The dynamics of multiply charged (excited) molecular cations could be finely probe using physical techniques giving insight into ultrafast chemical processes at the fs timescale. We have recently implemented a strategy based on the combination of experimental and theoretical studies to successfully disentangle the complicated fragmentation dynamics of complex molecular systems after ionization and excitation in collisions with energetic multiply charged ions. We obtain the experimental data in the gas phase for neutral molecules in collisions with low-energy highly charged ions. State-of-the-art multicoincidence detection mass spectrometric techniques were used to determine the charge state of the molecule before fragmentation. The experimental data were analyzed by means of quantum chemistry calculations (density functional theory and ab-initio molecular dynamics). The calculated fragmentation pathways leading to the most abundant fragments observed in the mass spectra allow us to discern the structure of these ions and how they are produced.

In this seminar, this methodological approach has been applied to study the fragmentation dynamics of amino acids in the gas phase. In the fragmentation of GABA, we found that the intact molecule hardly survives the collision and that many fragments are observed corresponding to numerous dissociation channels (computed and detected).

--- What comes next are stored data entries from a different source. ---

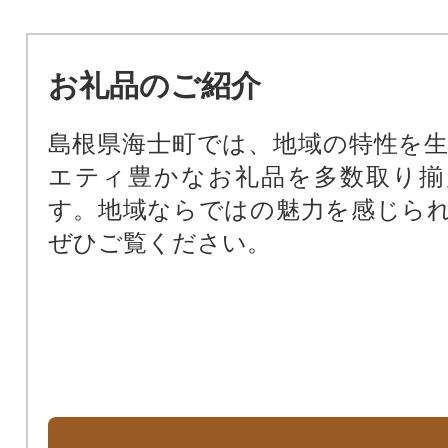
お礼品のご紹介
島根県海士町では、地域の特性を
エティ豊かなお礼品を多数取り揃
す。地域ならではの魅力を感じら
ぜひご覧ください。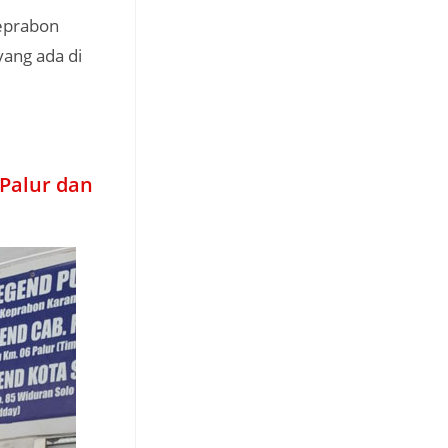
Keprabon
yang ada di
Palur dan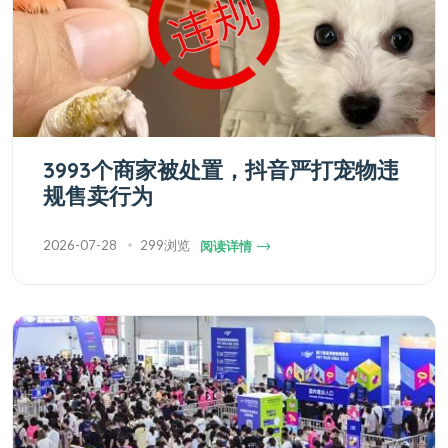
3993个商家被处置，抖音严打宠物违
规售卖行为
2026-07-28
299浏览
阅读详情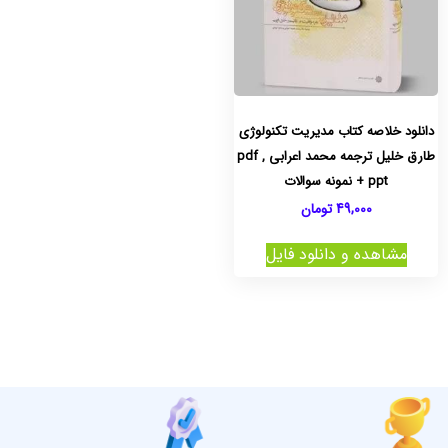
دانلود خلاصه کتاب مدیریت تکنولوژی
طارق خلیل ترجمه محمد اعرابی pdf ,
ppt + نمونه سوالات
49,000
تومان
مشاهده و دانلود فایل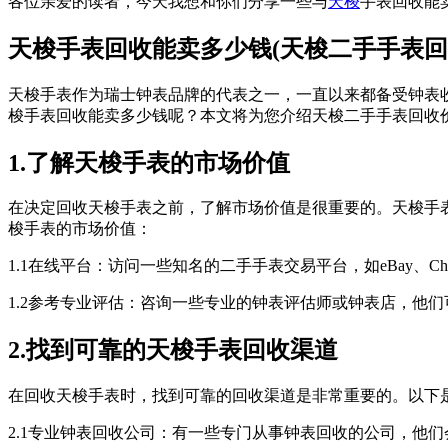
各位亲爱的读者，今天我想和你们分享一些与
天梭
手表回收能
天梭手表回收能卖多少钱(天梭二手手表回
天梭手表作为瑞士钟表品牌的代表之一，一直以来都备受钟表
梭手表回收能卖多少钱呢？本文将为您介绍天梭二手手表回收
1.了解天梭手表的市场价值
在决定回收天梭手表之前，了解市场价值是很重要的。天梭手
梭手表的市场价值：
1.1在线平台：访问一些知名的二手手表交易平台，如eBay、C
1.2参考专业评估：咨询一些专业的钟表评估师或钟表店，他
2.找到可靠的天梭手表回收渠道
在回收天梭手表时，找到可靠的回收渠道是非常重要的。以下
2.1专业钟表回收公司：有一些专门从事钟表回收的公司，他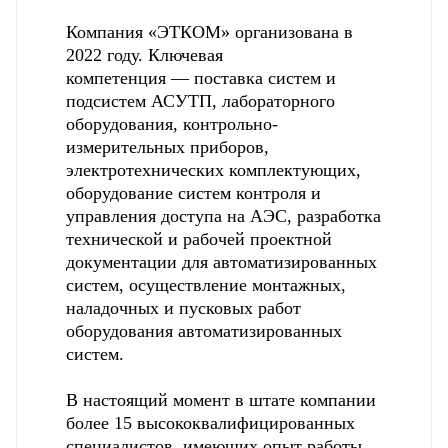
Компания «ЭТКОМ»
организована в
2022 году. Ключевая
компетенция — п
оставка систем и
подсистем АСУТП, лабораторного
оборудования, контрольно-
измерительных приборов,
электротехнических комплектующих,
оборудование систем контроля и
управления доступа на АЭС, разработка
технической и рабочей проектной
документации для автоматизированных
систем, осуществление монтажных,
наладочных и пусковых работ
оборудования автоматизированных
систем.
В настоящий момент в штате компании
более 15 высококвалифицированных
специалистов, имеющих опыт работы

In the fragmentation dynamics of excited molecular glycine dications, doubly-charged molecular species were observed in the mass spectrum. The existence of these species can only be explained considering a fast intramolecular H migration mechanism followed by loss of neutral moieties. These processes appear in competition with the expected Coulomb repulsion of the doubly charged glycine that leads to fission in two singly charged cations. OH migration explains the characteristic fragmentation pathways of dicationic beta-alanine.